En el contexto de Tenochtitlán, la ruta que actualmente corresponde a la avenida 16 de Septiembre-Corregidora tenía una naturaleza híbrida. Esta vía presentaba un ancho de 7.5 metros en el carril acuático y 5 metros en el carril terrestre.
Trece bergantines desde Tlaxcala.
La visión que los españoles tuvieron al contemplar por primera vez la majestuosidad de la ciudad de México-Tenochtitlán ha sido descrita en innumerables ocasiones; Bernal Díaz del Castillo la expresó como «… cosas de encantamiento». Cuando se les invitó a explorar la ciudad, tanto la estructura lacustre como la actividad naval llamaron poderosamente la atención de los conquistadores. Hernán Cortés observó detenidamente el funcionamiento de las compuertas y reconoció la amenaza que representarían en los futuros enfrentamientos. En respuesta, planeó la construcción de «cuatro bergantines para facilitar la salida por agua en caso de necesidad», según se relata en crónicas de la época.
Al mismo tiempo, Moctezuma II experimentó por sí mismo el asombro al subir a uno de los bergantines, cuando fue invitado a unirse a una cacería. La tecnología del velamen, desconocida para él, demostró ser muy superior a las canoas indígenas que no lograban alcanzarlo.
El primer gran choque entre los mexicas y los españoles, junto con sus aliados indígenas, tuvo lugar después de la matanza en el Templo Mayor, en la que 600 mexicas de alto rango fueron asesinados por los soldados de Cortés. La represalia indígena finalizó el 30 de junio de 1520, después de siete días de asedio contra los extranjeros, quienes se resguardaron en las casas de Axayácatl. Los españoles huyeron en silencio durante la noche, a lo largo de la avenida Tlacopan. Sin embargo, fueron descubiertos y atacados tanto a través de las acequias como desde la retaguardia con proyectiles. A pesar de llevar un puente portátil para cruzar las secciones cortadas por las acequias, muchos no lograron llegar a tierra firme y perdieron la vida en el intento.
Un año después, con el apoyo de los tlaxcaltecas, Cortés retornó con la firme intención de conquistar la ciudad. Su estrategia implicaba cercarla y cortar sus provisiones, en especial el suministro de agua potable que llegaba a través de un acueducto desde Chapultepec. Para enfrentar a la flota naval imperial, trajo consigo desde Tlaxcala 13 bergantines que había mandado a construir. Estos fueron transportados por ocho mil indígenas hasta el lago de Texcoco. El primer combate naval documentado en las crónicas del continente americano se libró a 2,200 metros sobre el nivel del mar durante el sitio impuesto por Cortés a la gran Tenochtitlán en el lago de Texcoco, comenzando el 10 de mayo de 1521 y prolongándose por 95 días, según registros en «Historia general de la infantería». Otras fuentes sugieren que su duración fue de 75 días.

OBJETIVO PLANTEADO =>
Sigue escribiendo el texto sobre los bergantines y el sitio de Tenochtitlán a partir de su última oración.

SECCIÓN DE DATOS =>
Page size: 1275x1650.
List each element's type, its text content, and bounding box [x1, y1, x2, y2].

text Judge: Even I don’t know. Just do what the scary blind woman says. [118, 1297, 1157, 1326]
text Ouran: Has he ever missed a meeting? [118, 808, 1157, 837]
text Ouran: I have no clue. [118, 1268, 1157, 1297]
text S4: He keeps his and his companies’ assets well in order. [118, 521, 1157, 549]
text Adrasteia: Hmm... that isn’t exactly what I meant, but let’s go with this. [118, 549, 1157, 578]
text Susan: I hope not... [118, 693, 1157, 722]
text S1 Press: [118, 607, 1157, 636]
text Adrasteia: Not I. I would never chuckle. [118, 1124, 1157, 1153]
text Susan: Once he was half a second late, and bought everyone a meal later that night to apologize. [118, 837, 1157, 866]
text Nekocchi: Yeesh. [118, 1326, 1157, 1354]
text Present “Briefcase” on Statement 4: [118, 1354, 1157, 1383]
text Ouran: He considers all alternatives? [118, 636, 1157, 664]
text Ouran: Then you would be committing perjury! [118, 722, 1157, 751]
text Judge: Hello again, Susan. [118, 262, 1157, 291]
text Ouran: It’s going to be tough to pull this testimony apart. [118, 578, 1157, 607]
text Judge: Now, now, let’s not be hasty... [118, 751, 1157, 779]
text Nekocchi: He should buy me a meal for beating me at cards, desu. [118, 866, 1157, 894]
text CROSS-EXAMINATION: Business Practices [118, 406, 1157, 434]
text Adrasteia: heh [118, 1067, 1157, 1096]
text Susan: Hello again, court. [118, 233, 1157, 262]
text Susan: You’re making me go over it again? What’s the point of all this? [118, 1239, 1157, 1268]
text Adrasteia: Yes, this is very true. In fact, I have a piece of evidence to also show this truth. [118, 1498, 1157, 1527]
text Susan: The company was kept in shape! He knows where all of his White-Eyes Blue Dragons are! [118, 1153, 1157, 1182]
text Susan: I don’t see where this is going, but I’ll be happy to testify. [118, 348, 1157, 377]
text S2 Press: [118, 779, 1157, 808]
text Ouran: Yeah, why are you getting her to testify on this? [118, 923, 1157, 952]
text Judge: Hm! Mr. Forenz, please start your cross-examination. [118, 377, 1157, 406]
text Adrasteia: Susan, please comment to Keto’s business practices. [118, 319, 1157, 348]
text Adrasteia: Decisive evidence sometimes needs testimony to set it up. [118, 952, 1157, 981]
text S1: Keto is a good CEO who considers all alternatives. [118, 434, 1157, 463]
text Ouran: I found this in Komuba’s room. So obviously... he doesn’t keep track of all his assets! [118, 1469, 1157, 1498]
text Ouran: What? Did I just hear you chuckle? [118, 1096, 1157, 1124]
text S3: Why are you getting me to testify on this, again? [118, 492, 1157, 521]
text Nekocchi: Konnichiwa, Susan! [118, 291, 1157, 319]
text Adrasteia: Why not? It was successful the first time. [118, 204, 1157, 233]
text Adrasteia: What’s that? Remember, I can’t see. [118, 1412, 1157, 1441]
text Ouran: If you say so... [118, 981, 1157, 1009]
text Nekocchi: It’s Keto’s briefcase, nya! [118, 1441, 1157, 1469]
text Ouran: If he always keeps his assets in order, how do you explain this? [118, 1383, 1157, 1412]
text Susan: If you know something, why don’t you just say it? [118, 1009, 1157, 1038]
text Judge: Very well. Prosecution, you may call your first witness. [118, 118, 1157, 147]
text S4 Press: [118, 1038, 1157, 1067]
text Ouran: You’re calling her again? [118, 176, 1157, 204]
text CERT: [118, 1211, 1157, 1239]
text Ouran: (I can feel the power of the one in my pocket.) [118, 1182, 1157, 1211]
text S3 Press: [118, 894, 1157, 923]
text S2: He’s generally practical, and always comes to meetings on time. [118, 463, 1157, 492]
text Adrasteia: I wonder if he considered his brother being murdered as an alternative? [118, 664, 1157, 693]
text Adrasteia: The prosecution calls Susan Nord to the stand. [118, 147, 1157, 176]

PROBLEMA RESUELTO =>
Mediante alianzas que se fueron consolidando, Cortés finalmente logró la conquista con el respaldo de 50 mil combatientes indígenas y 20 mil canoas. Del lado mexica, participaron 300 mil efectivos y «miles» de canoas, muchas de ellas con armaduras. Entre sus tácticas de combate, los mexicas instalaban estacas en el lago para dañar las embarcaciones enemigas o las conducían hacia áreas no visibles llamadas albarradones para que chocaran allí. Algunos de los bergantines tuvieron que ser reparados durante el asedio.
Mientras tanto, las incursiones terrestres se hicieron más profundas con el paso del tiempo. La provisión de agua potable se agotó pronto y la solución de abastecerla mediante canoas resultó insostenible. El corte de comunicación entre Tenochtitlán y Tlatelolco, su fuente de provisiones, resultó crucial.
En la batalla final, que se prolongó durante 24 horas, los mexicas enfrentaron tanto los bergantines como 6 mil canoas. Finalmente, el 13 de agosto, la Tenochtitlán exhausta por la guerra, el hambre, la sed y la viruela, cayó, tal como se resume en «Historia general».
En el tiempo posterior, al este de la ciudad, se erigió una fortaleza conocida como Las Atarazanas para resguardar los bergantines, garantizando su seguridad y su capacidad de entrada y salida según fuera necesario. Este sitio, cercano al mercado de La Merced, evolucionó en una plazuela. Sin embargo, la falta de atención, mantenimiento y carena condujo a la destrucción de aquellos navíos entre los años 1531 y 1540.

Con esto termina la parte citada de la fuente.